Диаметрально противоположную Шевыреву оценку «Последнего Поэта» дал в 1842 г., с позиций защиты буржуазно-капиталистических устремлений современности, Белинский. Понимая программное значение стихотворения для всего творчества позднего Баратынского, Белинский писал: «В этой пьесе поэт высказался весь, со всей тайною своей поэзии, со всеми её достоинствами и недостатками. …Настоящий век служит исходным пунктом его мысли; по нём он делает заключение, что близится время, когда проза жизни вытеснит всякую поэзию, высохнут растленные корыстью и расчётом сердца людей, и их верованьем сделается «насущное» и «полезное»… Какая страшная картина! Какое безотрадное будущее!.. Бедный век наш — сколько на него нападок, каким чудовищным считают его!

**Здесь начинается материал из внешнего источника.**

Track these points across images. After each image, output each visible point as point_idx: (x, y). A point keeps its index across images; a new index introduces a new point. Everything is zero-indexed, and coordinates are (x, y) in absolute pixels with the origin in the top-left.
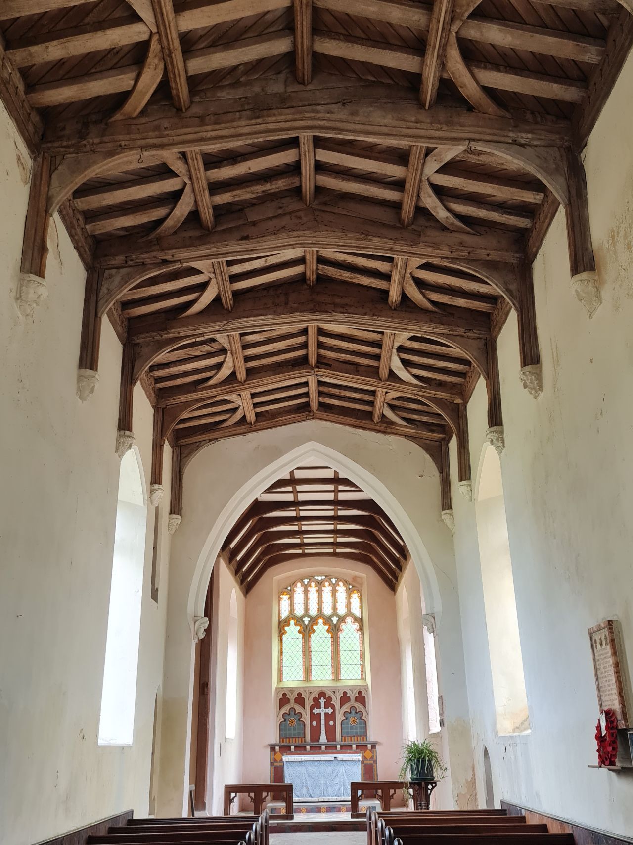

И всё это за железные дороги, за пароходы — эти великие победы его уже не над материей только, но над пространством и временем!»
С той же резкостью и принципиальностью возражал Белинский против философской концепции «Последнего Поэта»: «Итак, поэзия и просвещение — враги между собою? Итак, только невежество благоприятно поэзии?.. Наука ослушна (т. е. непокорна) любви и красоте; наука пуста и суетна!.. Мы никак не понимаем отношения тех людей, которые думают видеть гибель человечества в науке. Ведь человеческое знание состоит не из одной математики и технологии, ведь оно прилагается не к одним железным дорогам и машинам… Кроме математики и технологии, есть ещё философия и история» (изд. Собр. соч., под ред. С. А. Венгерова, т. VII, стр. 475—479).
- ↑
«Железный век» — в 30-е гг. ходовое метафорическое выражение, означающее «денежный век», век господства утилитарно-корыстных интересов (ср. «Увы! миновал золотой век нашей литературы, наступил железный» и
…В сей век железный,
Без денег слава — ничего!Белинский, «Ничто о ничём», 1835 г.).
- ↑ Говоря об Элладе, Баратынский имеет в виду современную ему Грецию. На протяжении 20-х гг. находившаяся под турецким владычеством страна была охвачена национально-освободительной войной, закончившейся в 1830 г., когда Турция под давлением интервенции европейских держав признала независимость греческого государства. Стихи о расцвете греческой промышленности и торговли не соответствовали действительному состоянию изнурённой длительной борьбой с Турцией страны. Они объясняются оптимистическими надеждами, возлагавшимися на национальное освобождение Греции.